• GIVEN ENTRIES:
--------
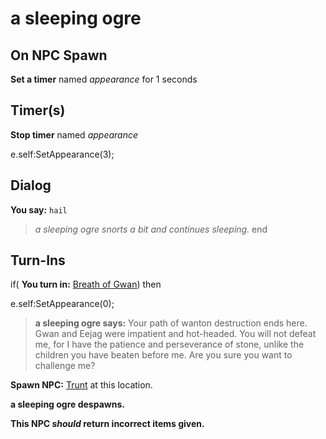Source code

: # a sleeping ogre

## On NPC Spawn

**Set a timer** named *appearance* for 1 seconds
## Timer(s)

**Stop timer** named *appearance*

e.self:SetAppearance(3);
## Dialog

**You say:** `hail`



>*a sleeping ogre snorts a bit and continues sleeping.*
end

## Turn-Ins



if( **You turn in:** [Breath of Gwan](/item/1685)) then 


e.self:SetAppearance(0);


>**a sleeping ogre says:** Your path of wanton destruction ends here. Gwan and Eejag were impatient and hot-headed. You will not defeat me, for I have the patience and perseverance of stone, unlike the children you have beaten before me. Are you sure you want to challenge me?


**Spawn NPC:**  [Trunt](/npc/107000) at this location.


**a sleeping ogre despawns.**

**This NPC *should* return incorrect items given.**
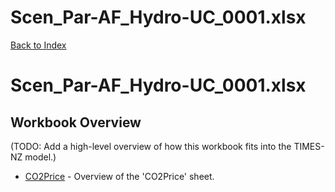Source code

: # Scen_Par-AF_Hydro-UC_0001.xlsx

[Back to Index](../../../README.md)

# Scen_Par-AF_Hydro-UC_0001.xlsx

## Workbook Overview

(TODO: Add a high-level overview of how this workbook fits into the TIMES-NZ model.)

- [CO2Price](CO2Price.md) - Overview of the 'CO2Price' sheet.
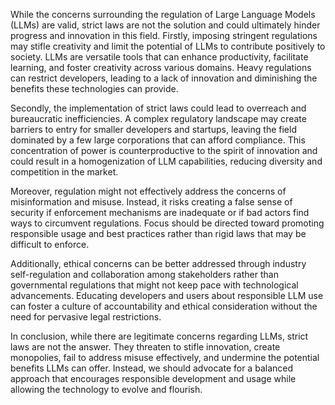 While the concerns surrounding the regulation of Large Language Models (LLMs) are valid, strict laws are not the solution and could ultimately hinder progress and innovation in this field. Firstly, imposing stringent regulations may stifle creativity and limit the potential of LLMs to contribute positively to society. LLMs are versatile tools that can enhance productivity, facilitate learning, and foster creativity across various domains. Heavy regulations can restrict developers, leading to a lack of innovation and diminishing the benefits these technologies can provide.

Secondly, the implementation of strict laws could lead to overreach and bureaucratic inefficiencies. A complex regulatory landscape may create barriers to entry for smaller developers and startups, leaving the field dominated by a few large corporations that can afford compliance. This concentration of power is counterproductive to the spirit of innovation and could result in a homogenization of LLM capabilities, reducing diversity and competition in the market.

Moreover, regulation might not effectively address the concerns of misinformation and misuse. Instead, it risks creating a false sense of security if enforcement mechanisms are inadequate or if bad actors find ways to circumvent regulations. Focus should be directed toward promoting responsible usage and best practices rather than rigid laws that may be difficult to enforce.

Additionally, ethical concerns can be better addressed through industry self-regulation and collaboration among stakeholders rather than governmental regulations that might not keep pace with technological advancements. Educating developers and users about responsible LLM use can foster a culture of accountability and ethical consideration without the need for pervasive legal restrictions.

In conclusion, while there are legitimate concerns regarding LLMs, strict laws are not the answer. They threaten to stifle innovation, create monopolies, fail to address misuse effectively, and undermine the potential benefits LLMs can offer. Instead, we should advocate for a balanced approach that encourages responsible development and usage while allowing the technology to evolve and flourish.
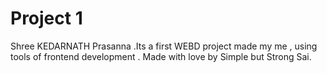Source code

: # Project 1 
 Shree KEDARNATH Prasanna .Its  a first WEBD project made my me , using tools of frontend development . Made with love by Simple but Strong Sai.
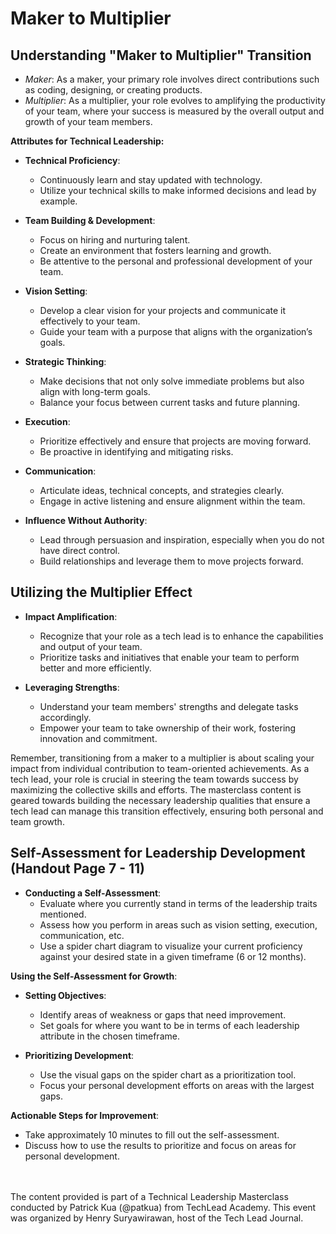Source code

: # Maker to Multiplier


## **Understanding "Maker to Multiplier" Transition**

- *Maker*: As a maker, your primary role involves direct contributions such as coding, designing, or creating products.
- *Multiplier*: As a multiplier, your role evolves to amplifying the productivity of your team, where your success is measured by the overall output and growth of your team members.

**Attributes for Technical Leadership:**

- **Technical Proficiency**: 
  - Continuously learn and stay updated with technology.
  - Utilize your technical skills to make informed decisions and lead by example.

- **Team Building & Development**: 
  - Focus on hiring and nurturing talent.
  - Create an environment that fosters learning and growth.
  - Be attentive to the personal and professional development of your team.

- **Vision Setting**: 
  - Develop a clear vision for your projects and communicate it effectively to your team.
  - Guide your team with a purpose that aligns with the organization’s goals.

- **Strategic Thinking**: 
  - Make decisions that not only solve immediate problems but also align with long-term goals.
  - Balance your focus between current tasks and future planning.

- **Execution**: 
  - Prioritize effectively and ensure that projects are moving forward.
  - Be proactive in identifying and mitigating risks.

- **Communication**: 
  - Articulate ideas, technical concepts, and strategies clearly.
  - Engage in active listening and ensure alignment within the team.

- **Influence Without Authority**: 
  - Lead through persuasion and inspiration, especially when you do not have direct control.
  - Build relationships and leverage them to move projects forward.

## **Utilizing the Multiplier Effect**

- **Impact Amplification**:
  - Recognize that your role as a tech lead is to enhance the capabilities and output of your team.
  - Prioritize tasks and initiatives that enable your team to perform better and more efficiently.

- **Leveraging Strengths**:
  - Understand your team members' strengths and delegate tasks accordingly.
  - Empower your team to take ownership of their work, fostering innovation and commitment.

Remember, transitioning from a maker to a multiplier is about scaling your impact from individual contribution to team-oriented achievements. As a tech lead, your role is crucial in steering the team towards success by maximizing the collective skills and efforts. The masterclass content is geared towards building the necessary leadership qualities that ensure a tech lead can manage this transition effectively, ensuring both personal and team growth.

## **Self-Assessment for Leadership Development (Handout Page 7 - 11)**

- **Conducting a Self-Assessment**:
  - Evaluate where you currently stand in terms of the leadership traits mentioned.
  - Assess how you perform in areas such as vision setting, execution, communication, etc.
  - Use a spider chart diagram to visualize your current proficiency against your desired state in a given timeframe (6 or 12 months).

**Using the Self-Assessment for Growth**:

- **Setting Objectives**:
  - Identify areas of weakness or gaps that need improvement.
  - Set goals for where you want to be in terms of each leadership attribute in the chosen timeframe.

- **Prioritizing Development**:
  - Use the visual gaps on the spider chart as a prioritization tool.
  - Focus your personal development efforts on areas with the largest gaps.

**Actionable Steps for Improvement**:

- Take approximately 10 minutes to fill out the self-assessment.
- Discuss how to use the results to prioritize and focus on areas for personal development.


<br><br>
The content provided is part of a Technical Leadership Masterclass conducted by Patrick Kua (@patkua) from TechLead Academy. This event was organized by Henry Suryawirawan, host of the Tech Lead Journal.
--------
• YOUR OBJECTIVE: Where in the entries does the word "responsible" occur? Copy out each line that has it.

• WRITTEN SOLUTION:
Moreover, regulation might not effectively address the concerns of misinformation and misuse. Instead, it risks creating a false sense of security if enforcement mechanisms are inadequate or if bad actors find ways to circumvent regulations. Focus should be directed toward promoting responsible usage and best practices rather than rigid laws that may be difficult to enforce.
Additionally, ethical concerns can be better addressed through industry self-regulation and collaboration among stakeholders rather than governmental regulations that might not keep pace with technological advancements. Educating developers and users about responsible LLM use can foster a culture of accountability and ethical consideration without the need for pervasive legal restrictions.
In conclusion, while there are legitimate concerns regarding LLMs, strict laws are not the answer. They threaten to stifle innovation, create monopolies, fail to address misuse effectively, and undermine the potential benefits LLMs can offer. Instead, we should advocate for a balanced approach that encourages responsible development and usage while allowing the technology to evolve and flourish.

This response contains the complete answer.